ROMA – Greta non conta un tubo. A leggere gli estasiati racconti dei suoi interventi pubblici appare ci sia ovunque o quasi sul pianeta un popolo, anzi un’intera umanità risvegliata alla salvezza climatica dal bacio magico e miracoloso della ragazzina. Non è vero, neanche un po’. E’ una falsa rappresentazione. Falsa e dannosa anche per chi con vera coscienza e autentica scienza cerca e cercherà di fare qualcosa per limitare il cambiamento e peggioramento climatico.

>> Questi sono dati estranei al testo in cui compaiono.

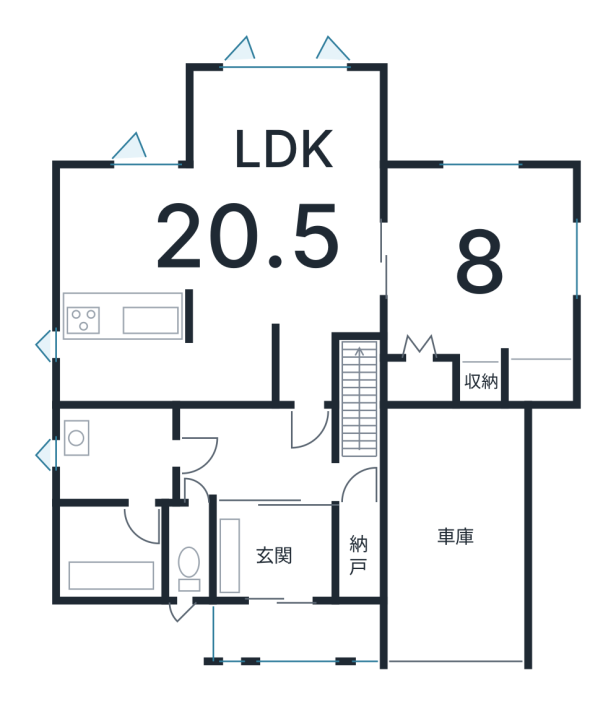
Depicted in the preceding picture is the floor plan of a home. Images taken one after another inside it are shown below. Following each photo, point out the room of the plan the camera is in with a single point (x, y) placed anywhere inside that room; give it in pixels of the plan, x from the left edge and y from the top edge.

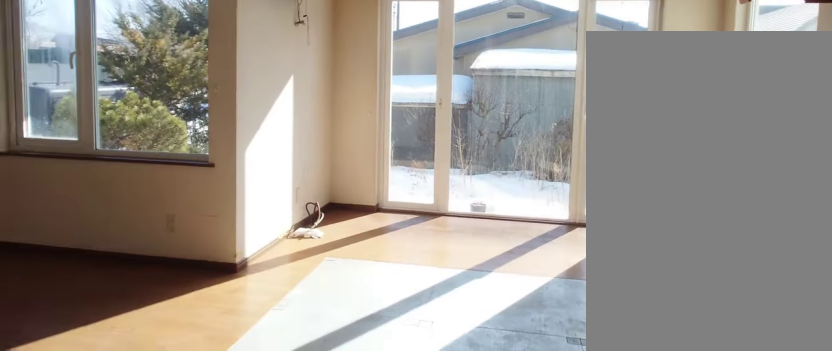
(270, 215)
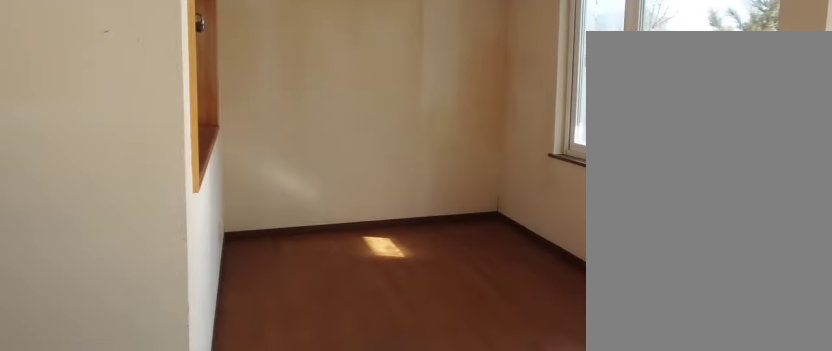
(270, 215)
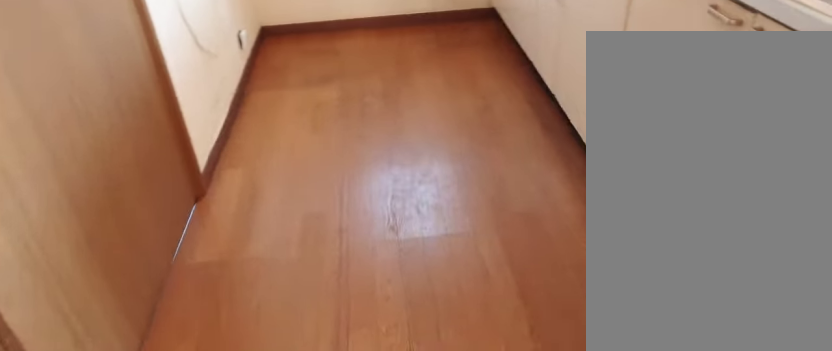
(124, 349)
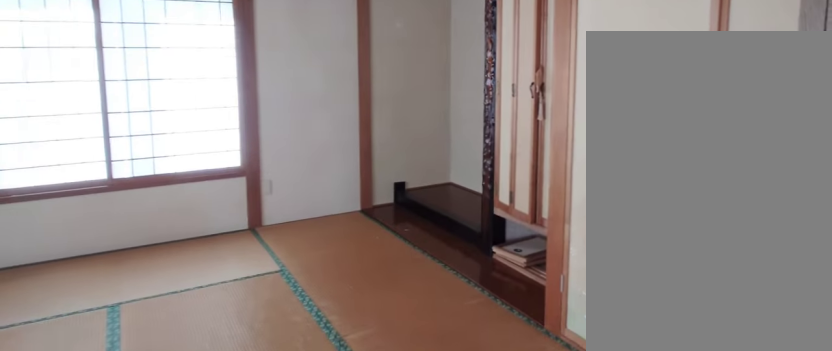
(483, 263)
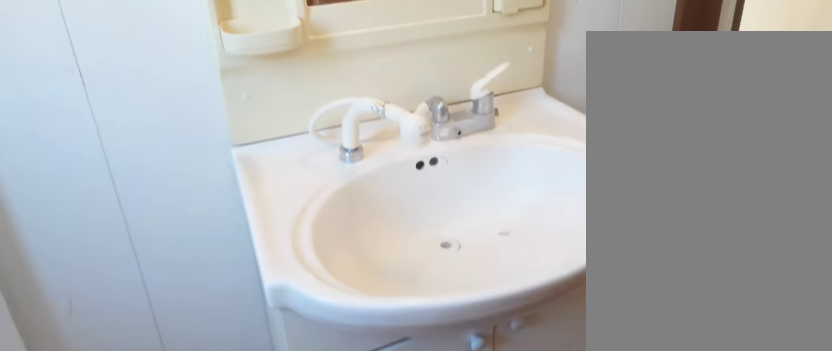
(118, 451)
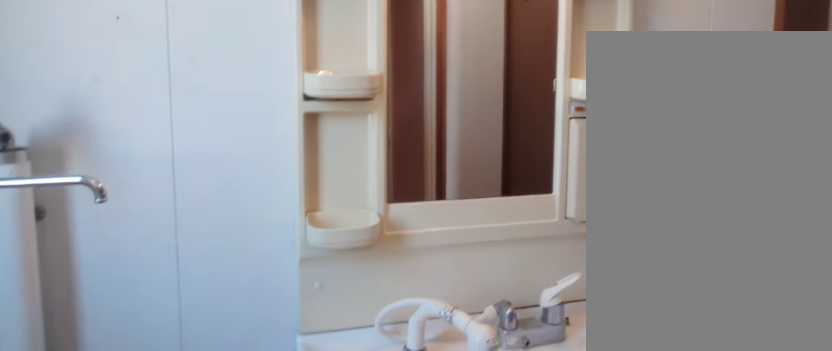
(118, 451)
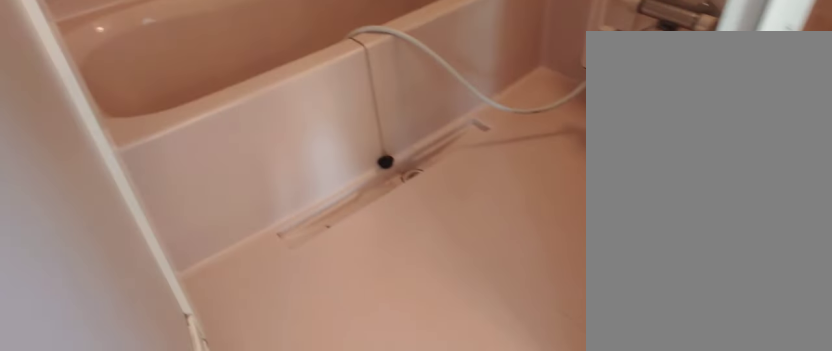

Non c’è una umanità pronta e ansiosa di cambiare modelli di produzione e consumo costi quel che costi pur di fermare o almeno rallentare l’aumento della temperatura globale, la deforestazione, lo scioglimento dei ghiacci, l’innalzamento dei mari, l’uso dei combustibili fossili. Non c’è, proprio non c’è. I popoli che sarebbero solo in attesa di mettersi al seguito di Greta Giovanna d’Arco (in comune su scala mignon il messianesimo) serenamente votano Bolsonaro presidente in Brasile o Trump negli Usa. In Polonia il popolo intima al governo di non rinunciare al carbone. In Gran Bretagna il popolo votando alla grande Conservatori ha espresso tutto il suo fastidio per ogni regolamentazione internazionale.
E l’Australia e l’Arabia Saudita e l’Indonesia…popoli e quindi governi che non ne vogliono sapere di pagare , qui e oggi, il prezzo di una riconversione energetica, sia pure sulla salute del pianeta. La Conferenza mondiale sul clima, l’ultima, è appena fallita. Ed era la numero 25. Fallita perché non c’è nessun accordo sulle cose da fare. Non perché ci sia dissenso scientifico su quel che sta accadendo al pianeta. Più o meno tutti concordano che domani, fra trenta, cinquanta, cento anni sarà durissima se non infernale. Ma a domani…arrivarci. I governi non sono in grado, anche qualora volessero, di volere niente di veramente concreto perché manca loro il consenso di popolo per abbattere, in concreto, emissioni di gas serra. Nessuna opinione pubblica dà davvero mandato al suo governo di spendere, limitare, riconvertire.
O meglio (anzi o peggio) esistono vasti strati di pubblica opinione che (oggi nel segno di Greta) esigono che i governi facciano. Però alla rigorosa condizione che il fare per la salute del clima sia gratis per le loro tasche e soprattutto non modifichi davvero quantità di produzione e consumo di beni. Le conferenze sul clima falliscono non perché i governi sono cattivi d’animo e stolidamente sordi a quel che grida la gente. Falliscono perché i governi non possono quel che la gente non vuole. Greta non conta un tubo, sul clima ci suicidiamo da soli.